**Task brief**
Go through the entries, filter for the word "FileFunction", and copy every line that has it.
Start of Materials provided
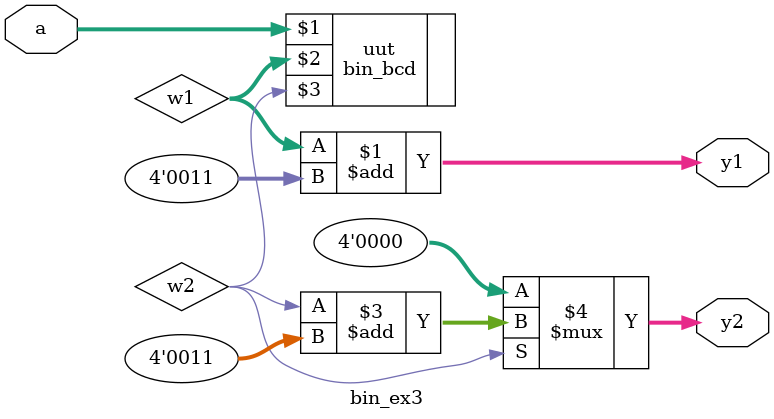
<source format=v>
`timescale 1ns / 1ps


module bin_ex3(input [3:0]a, output[3:0]y1,output[3:0]y2);
wire [3:0]w1;
wire w2;
bin_bcd uut(a,w1,w2);
assign y1 = w1+4'b0011;
assign y2 = (w2==1)?w2+4'b0011:4'b0000;
endmodule

</source>
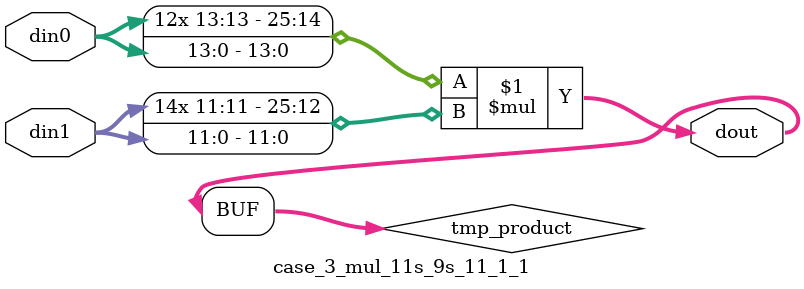
<source format=v>

`timescale 1 ns / 1 ps

 module case_3_mul_11s_9s_11_1_1(din0, din1, dout);
parameter ID = 1;
parameter NUM_STAGE = 0;
parameter din0_WIDTH = 14;
parameter din1_WIDTH = 12;
parameter dout_WIDTH = 26;

input [din0_WIDTH - 1 : 0] din0; 
input [din1_WIDTH - 1 : 0] din1; 
output [dout_WIDTH - 1 : 0] dout;

wire signed [dout_WIDTH - 1 : 0] tmp_product;



























assign tmp_product = $signed(din0) * $signed(din1);








assign dout = tmp_product;





















endmodule

</source>
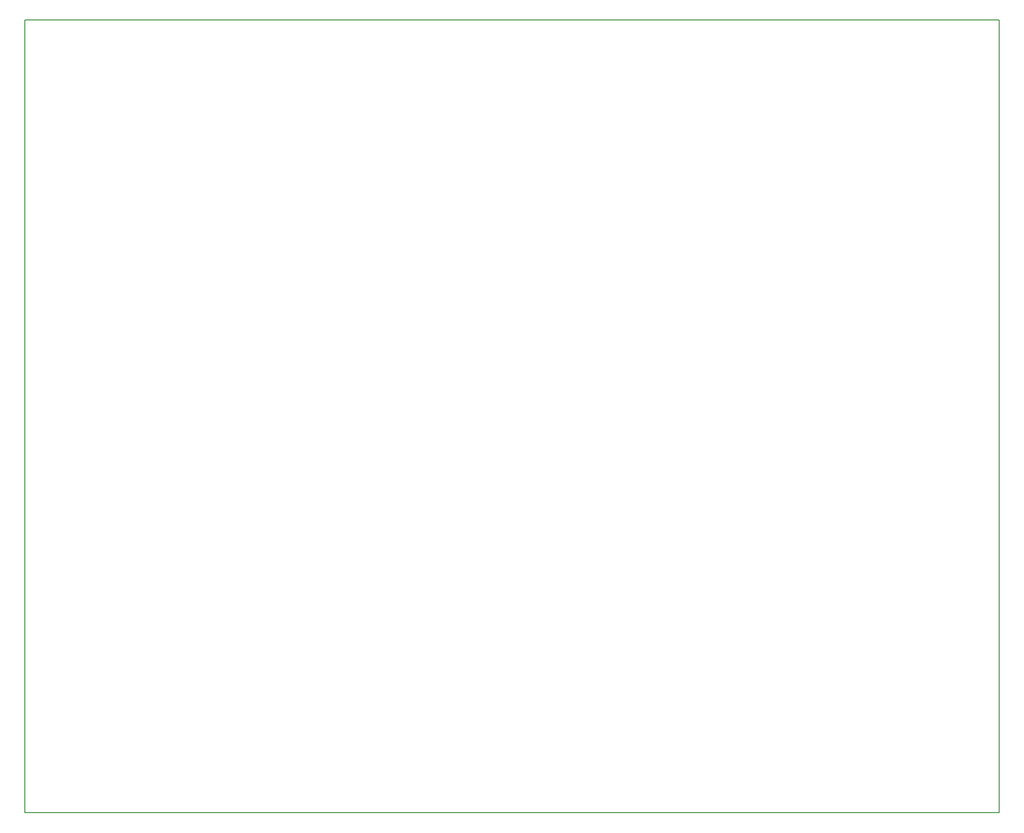
<source format=gbr>
G04 #@! TF.FileFunction,Profile,NP*
%FSLAX46Y46*%
G04 Gerber Fmt 4.6, Leading zero omitted, Abs format (unit mm)*
G04 Created by KiCad (PCBNEW 4.0.7) date 01/13/18 22:59:49*
%MOMM*%
%LPD*%
G01*
G04 APERTURE LIST*
%ADD10C,0.100000*%
%ADD11C,0.150000*%
G04 APERTURE END LIST*
D10*
D11*
X0Y-138000000D02*
X0Y0D01*
X169500000Y-138000000D02*
X0Y-138000000D01*
X169500000Y0D02*
X169500000Y-138000000D01*
X0Y0D02*
X169500000Y0D01*
M02*

</source>
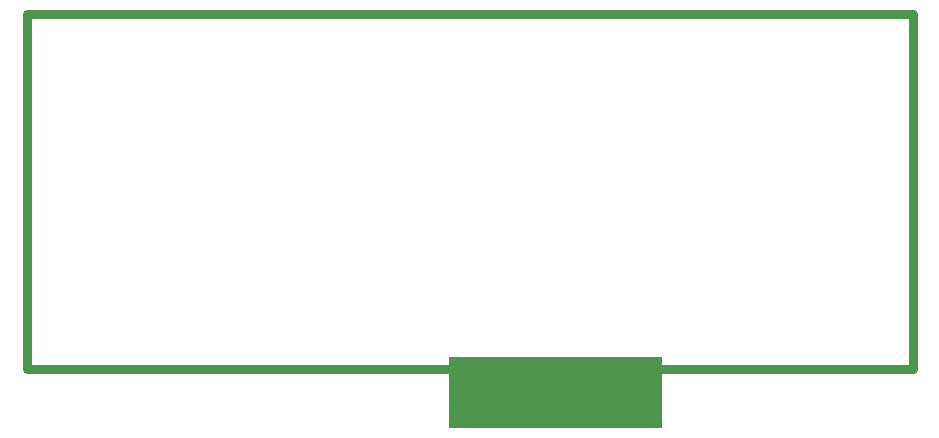
<source format=gbr>
%TF.GenerationSoftware,Altium Limited,Altium Designer,24.0.1 (36)*%
G04 Layer_Color=16711935*
%FSLAX45Y45*%
%MOMM*%
%TF.SameCoordinates,65C793CC-7C80-44E8-9821-AA658A2EEAB5*%
%TF.FilePolarity,Positive*%
%TF.FileFunction,Keep-out,Top*%
%TF.Part,Single*%
G01*
G75*
%TA.AperFunction,NonConductor*%
%ADD87C,0.75000*%
G36*
X5375500Y-499500D02*
X3575500D01*
Y100500D01*
X5375500D01*
Y-499500D01*
D02*
G37*
D87*
X-0Y0D02*
X0Y3000000D01*
X5675000D02*
X7500000D01*
X0Y3000000D02*
X1925000Y3000000D01*
X4687500Y0D02*
X5625000D01*
X1875000D02*
X2812500D01*
X5625000D02*
X7500000D01*
X0D02*
X1875000D01*
X7500000Y3000000D02*
X7500000Y0D01*
X1925000Y3000000D02*
X5675000D01*
X2812500Y0D02*
X4687500D01*
%TF.MD5,0558fccf23a60ea836c57c0aa997af13*%
M02*

</source>
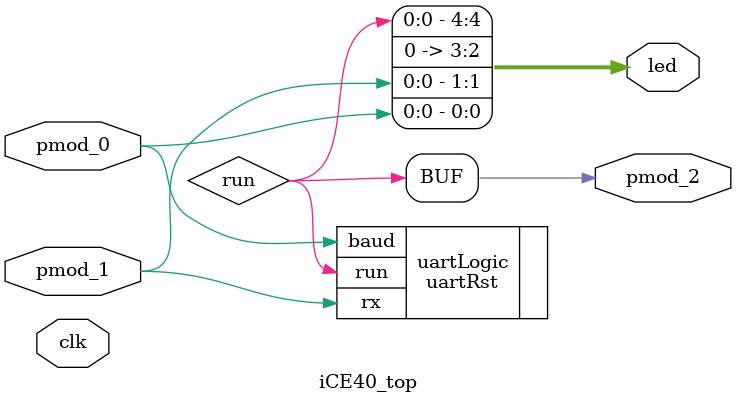
<source format=v>
module iCE40_top(
    output[4:0] led,
    //input [7:0] pmod,
    input pmod_0,  //reset
    input pmod_1,  //edge source to sync with
    output pmod_2,
    input clk,      //12MHz clock source

  );
  parameter CYCLES = 4;
  //wire [$clog2(CYCLES+1)-1:0] bitCount;
  wire run;
  assign led[0] = pmod_0;
  assign led[1] = pmod_1;
  assign led[2] = 0;
  assign led[3] = 0;
  assign pmod_2 = run;
  assign led[4] = run;

  uartRst #(.N_BITS(CYCLES)) uartLogic (
    .baud(pmod_0),
    .rx(pmod_1),
    //.count(bitCount),
    .run(run)
  );


endmodule

</source>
End of Materials provided
**Solution to this exercise**
G04 #@! TF.FileFunction,Profile,NP*
%TF.FileFunction,Keep-out,Top*%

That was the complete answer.